━━━━━ Supplied data

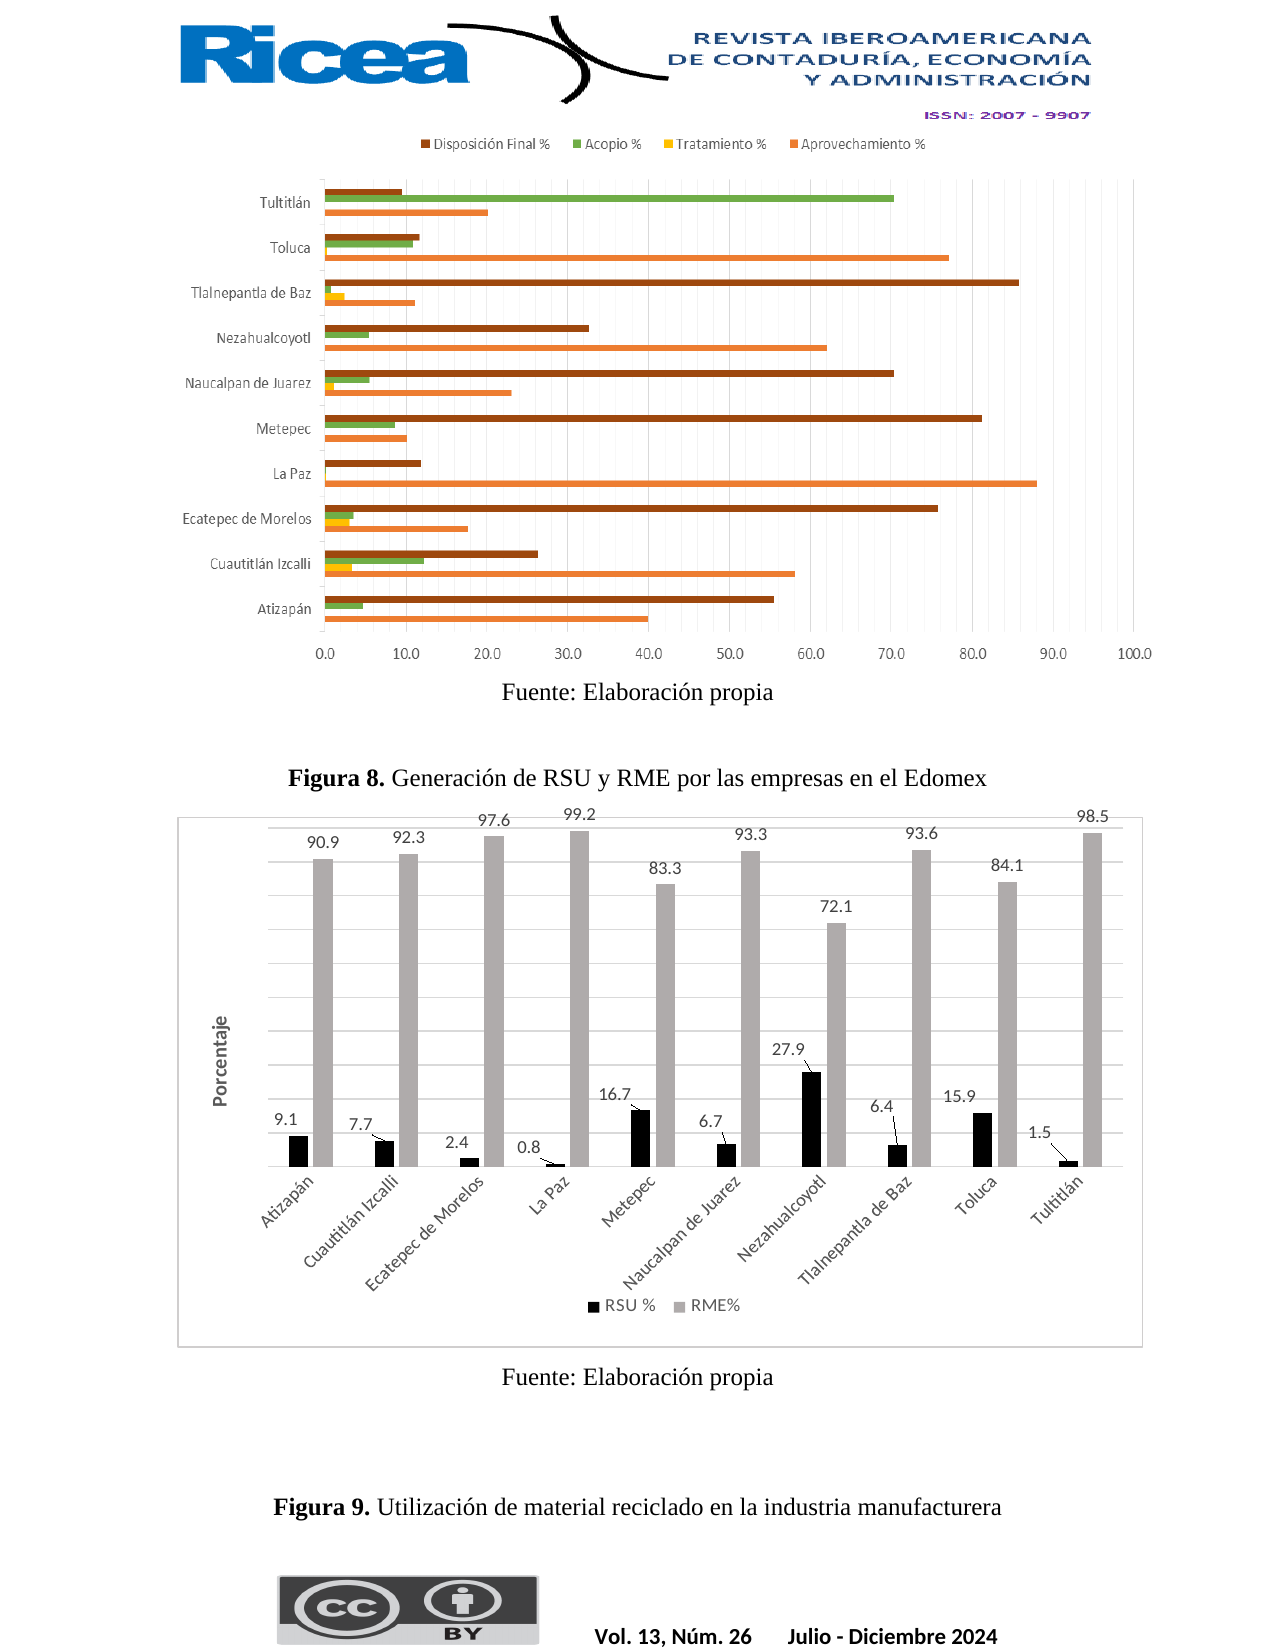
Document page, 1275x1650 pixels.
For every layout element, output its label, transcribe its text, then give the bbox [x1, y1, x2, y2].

text Fuente: Elaboración propia [177, 1362, 1098, 1391]
picture [276, 1575, 540, 1645]
text Figura 9. Utilización de material reciclado en la industria manufacturera [177, 1492, 1098, 1520]
text Fuente: Elaboración propia [177, 677, 1098, 706]
picture [177, 132, 1157, 663]
text Figura 8. Generación de RSU y RME por las empresas en el Edomex [177, 763, 1098, 792]
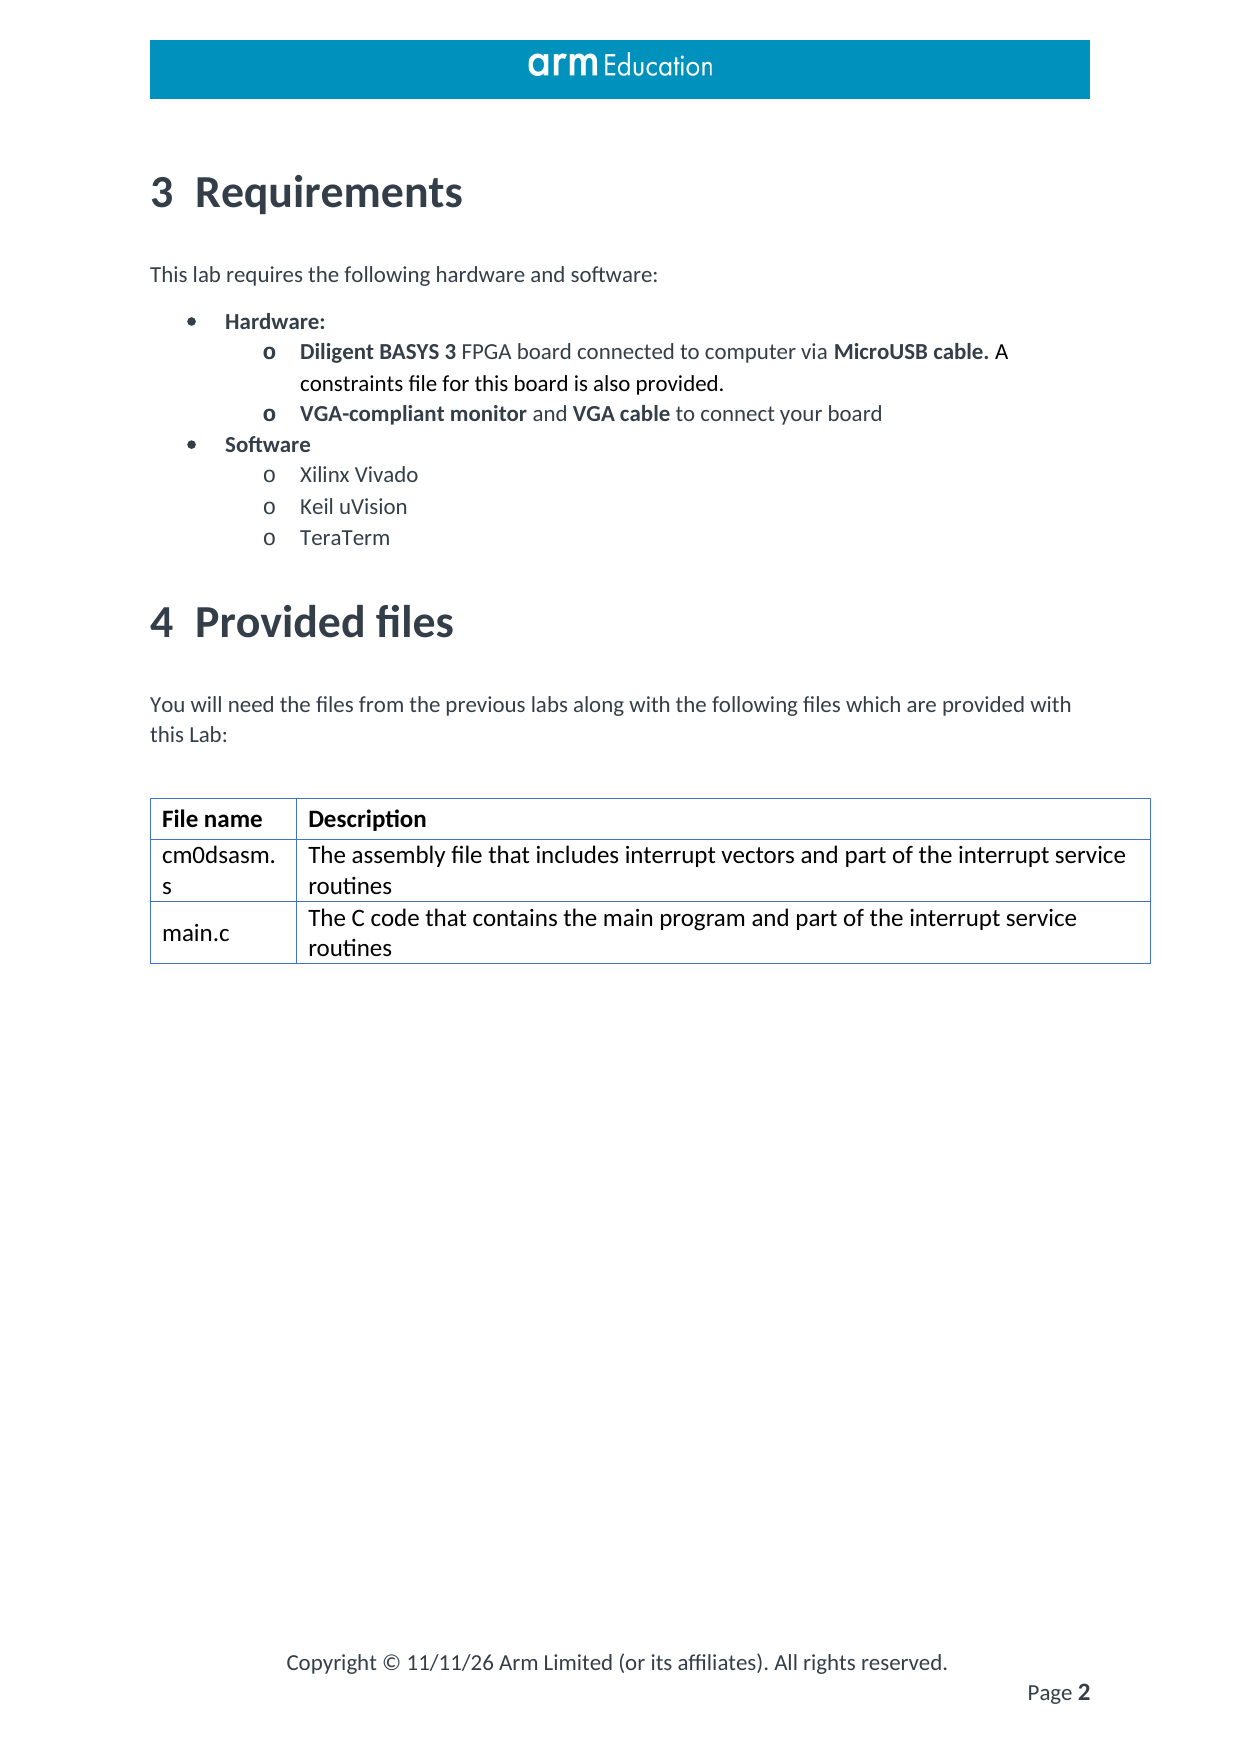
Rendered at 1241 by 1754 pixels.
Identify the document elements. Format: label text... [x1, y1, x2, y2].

table_cell The assembly file that includes interrupt vectors and part of the interrupt service routines [297, 840, 1150, 901]
table_cell main.c [151, 902, 296, 963]
picture [529, 54, 548, 75]
picture [554, 54, 566, 75]
picture [606, 55, 615, 75]
list Keil uVision [262, 492, 1090, 521]
table_header File name [151, 799, 296, 838]
subtitle Requirements [150, 162, 1090, 218]
table_header Description [297, 799, 1150, 838]
list VGA-compliant monitor and VGA cable to connect your board [262, 399, 1090, 428]
list Software [187, 430, 1090, 458]
text You will need the files from the previous labs along with the following files which are provided with this Lab: [150, 690, 1090, 748]
list Diligent BASYS 3 FPGA board connected to computer via MicroUSB cable. A constraints file for this board is also provided. [262, 337, 1090, 397]
list Xilinx Vivado [262, 461, 1090, 490]
list Hardware: [187, 307, 1090, 335]
text This lab requires the following hardware and software: [150, 260, 1090, 288]
picture [570, 54, 597, 75]
picture [675, 58, 679, 75]
table_cell The C code that contains the main program and part of the interrupt service routines [297, 902, 1150, 963]
list TeraTerm [262, 523, 1090, 553]
table_cell cm0dsasm.s [151, 840, 296, 901]
subtitle Provided files [150, 592, 1090, 648]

━━━━━━━━━━

* [Task goal]:
Scan the data for lines containing "pixels" and copy all of them.

* [Written answer]:
Document page, 1275x1650 pixels.
Rendered at 1241 by 1754 pixels.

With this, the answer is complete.